G7 Leaders Discuss Trusted Access to Advanced US AI

G7 Leaders Discuss Trusted Access to Advanced US AI

Leaders at the G7 summit in Evian-les-Bains weighed a practical — and politically delicate — workaround to recent U.S. restrictions on cutting‑edge artificial intelligence. Diplomatic sources said officials discussed a plan to give a small group of “trusted partners” controlled access to advanced models developed by U.S. companies like Anthropic, a move that could let allies benefit from the technology while keeping national security concerns in check.

The discussion followed a dramatic step by Anthropic last week, when the company disabled access to its most capable models, Fable 5 and Mythos 5, for all users. The decision came after President Donald Trump ordered Anthropic to block foreign nationals from using those systems, citing fears that the powerful tools could be abused or used against U.S. interests. The result was abrupt: researchers, companies and governments outside the United States suddenly found themselves cut off from some of the most advanced AI systems available.

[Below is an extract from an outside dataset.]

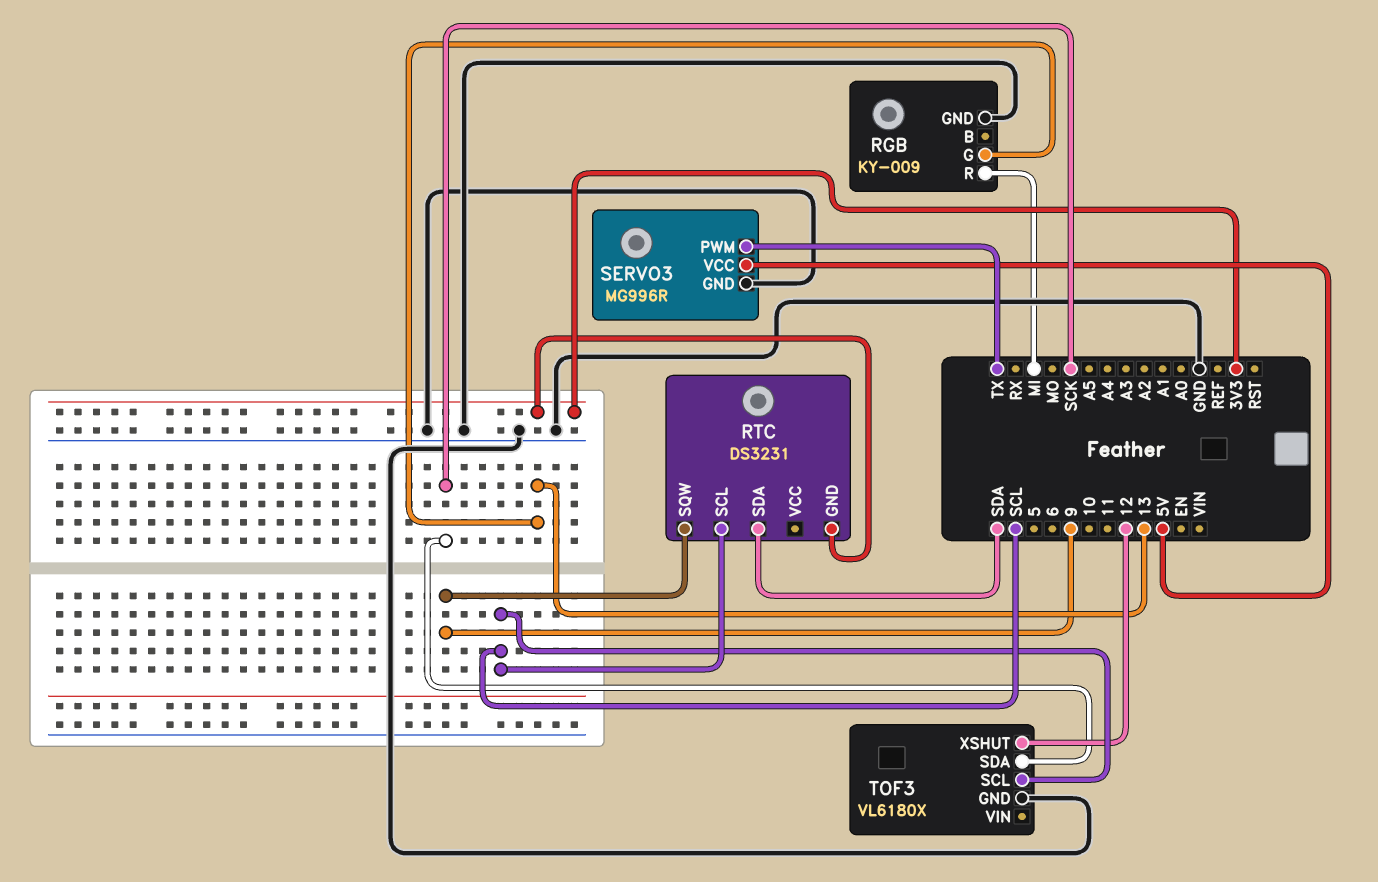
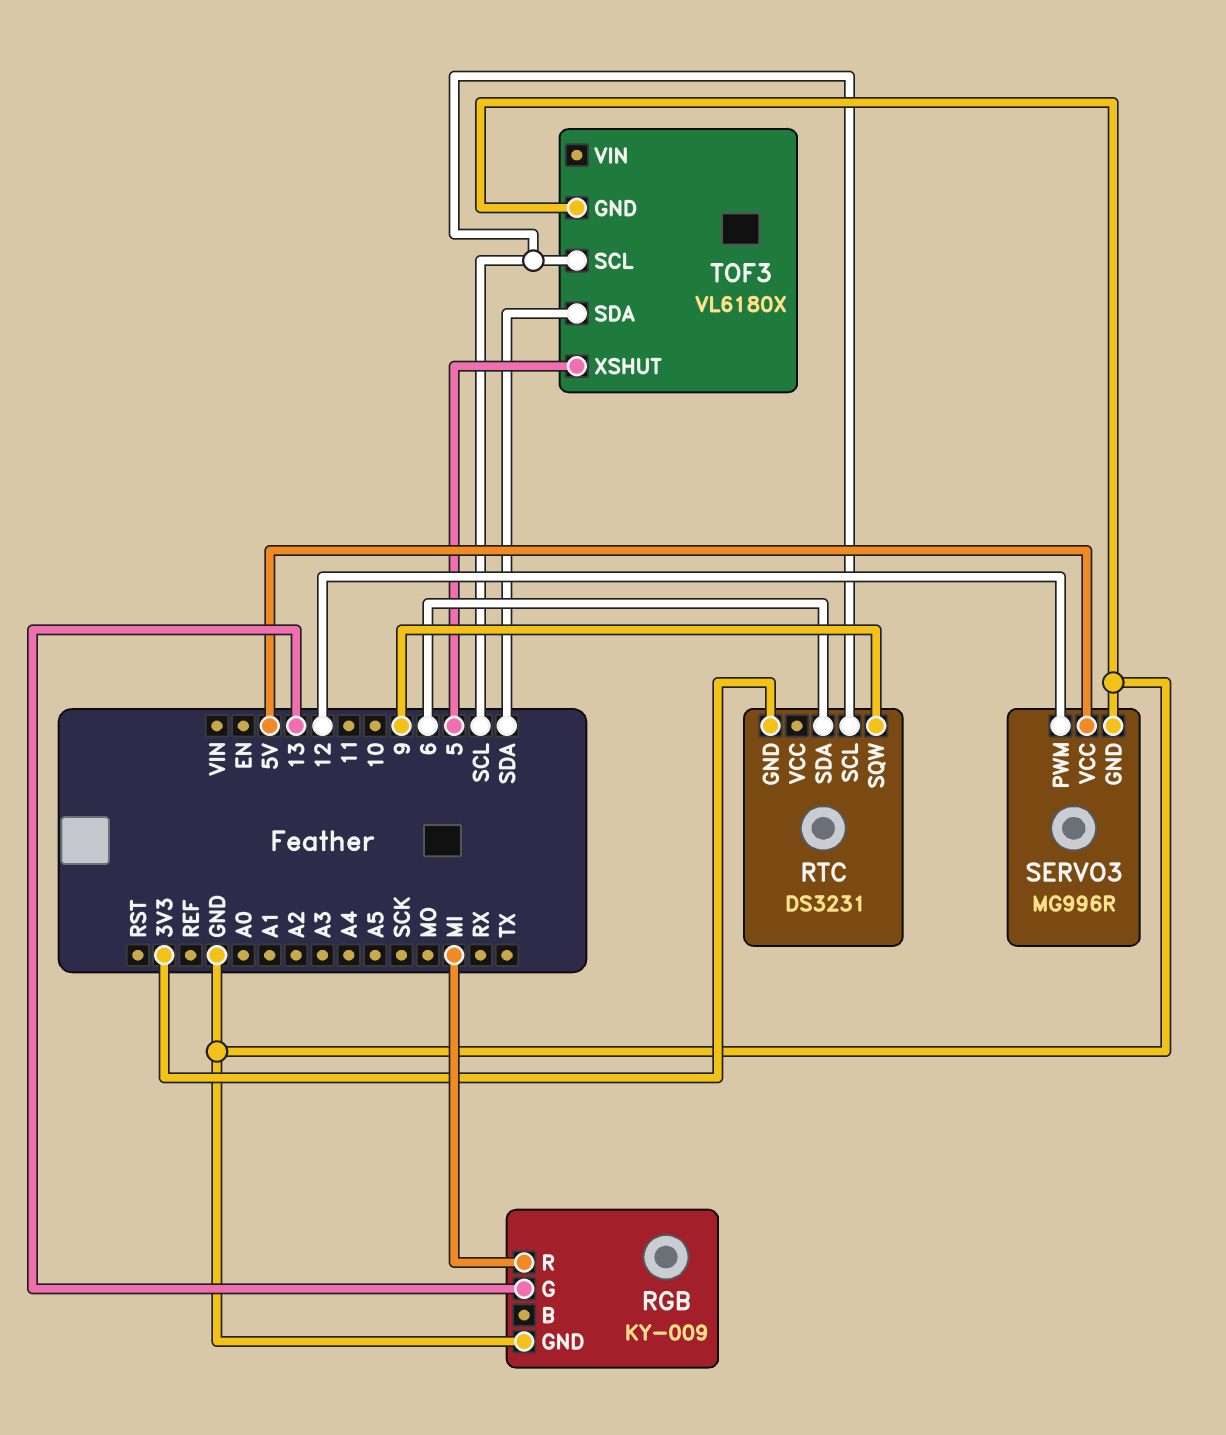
RTC pin SDA: SDA -> 6
SERVO3 pin PWM: TX -> 12
TOF3 pin SDA: SCK -> SDA
TOF3 pin XSHUT: 12 -> 5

Diplomats and officials at Evian were trying to square two competing priorities: preventing potentially dangerous misuse of next‑generation AI, and ensuring allies can still harness those tools for defense, cybersecurity and economic resilience. One focus of the talks was a mechanism to offer “trusted” G7 partners conditional access under strict safeguards — essentially a managed pipeline that would let allies use advanced models for legitimate security and research work without exposing them to unfettered foreign use.

Behind the idea is a straightforward rationale. Some of these models, particularly Anthropic’s Mythos, are explicitly designed to find vulnerabilities in software and identify weaknesses in code. That capability can be used defensively — to harden financial systems, secure infrastructure and test critical networks — but it could also accelerate offensive cyberattacks if it fell into the wrong hands. Cybersecurity officials at the summit argued that allowing vetted allies to study and deploy such tools could strengthen collective defenses against rival actors, notably China, which many G7 countries view as a strategic competitor in both cyberspace and AI development.

U.S. Commerce Secretary Howard Lutnick was closely involved in the discussions on the sidelines of the summit dinner, according to sources, reflecting Washington’s interest in balancing technology control with alliance management. European officials, for example, have been particularly eager to gain access to Mythos to assess its implications and develop regulations or defensive responses. The European Union has already signaled a desire to study the model in order to understand potential threats and craft policy responses.

The talks in Evian illustrate the awkward new phase of international tech diplomacy: advanced AI is now as much a geopolitical asset as a commercial product. Nations want the benefits — whether faster vulnerability scanning, improved cybersecurity, or economic competitiveness — but are wary of the risks of wider proliferation. Finding a system of shared, managed access would require detailed agreements on oversight, data handling, export controls and technical safeguards to prevent misuse.

Whether the G7 will formalize such a mechanism remains uncertain. The conversation, however, signals a shared recognition that allies cannot simply be shut out of vital technologies without consequences. The challenge now is to design practical guardrails that preserve security without strangling collaboration — a delicate balancing act that will test both policymakers and the companies that build the systems.